GRH wanted to implement a quick and easy evidence-based screening tool for the older adult population to ensure access to the appropriate resources during and after their ED visit. The implementation has also streamlined the ED RN assessment and built a common language to improve the quality of care delivered to the older adult cohort in the ED environment.
GRH implemented the Assessment Urgency Algorithm (AUA) to ensure comprehensive screening of older adults that is conducive to a fast paced and busy ED. The AUA is completed electronically at the bedside on all patients aged 65 years +. The screening tool “scores” the patient, and the patient is linked with appropriate resources in and outside of the ED based on the score/their needs. In doing so, the AUA ensures a senior friendly approach to assessing older adults while in the emergency department.
The Challenges and Drivers
Key metric: At GRH we measure compliance (% of AUA completed from the # of patients eligible for assessment ) of score completion by the RN in the secondary assessment phase of the patient visit.

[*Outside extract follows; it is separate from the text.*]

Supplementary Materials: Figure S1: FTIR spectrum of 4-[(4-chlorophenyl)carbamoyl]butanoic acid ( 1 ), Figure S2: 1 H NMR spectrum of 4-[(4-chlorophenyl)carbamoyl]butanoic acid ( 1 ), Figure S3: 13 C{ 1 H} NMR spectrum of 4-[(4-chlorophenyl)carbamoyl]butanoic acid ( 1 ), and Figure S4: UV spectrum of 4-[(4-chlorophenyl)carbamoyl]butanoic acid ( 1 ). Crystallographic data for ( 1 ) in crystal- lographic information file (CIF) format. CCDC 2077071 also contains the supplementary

The cost in our implementation was approx. $3000, basically the cost of the iPads and chargers as this is the device that the AUA is completed on by the patient at the bedside. The human resources capital was imbedded in the day-to-day work of the people who were involved in the project .
Challenges include compliance with screening. Drivers: We addressed this by ensuring the GEM nurse was a key stakeholder in the development and implementation of the AUA project. The GEM nurse reinforces the purpose and value of AUA screening. We did recognize early on that trying to assess and capture the AUA score in triage was not going to be successful: it became one more thing to do and did not particularly add value to the triage component of the ED visit. Compliance amongst the RN staff increased when the completion of the tool became part of the primary RN‘s assessment of the patient.
Positive outcomes include: engagement of community family physicians through the AUA reports being sent to the family physician about their patient’s visit to the ED positively impacted continuity of care.
We find the AUA to be more sensitive and specific then previous tools used, ensuring allocation of resources appropriately. Patients and families also received AUA information specific to them on discharge that was developed by our GEM CNS and NP. This information gives the patient information to refer to and to take with them to their family physician or follow up provider.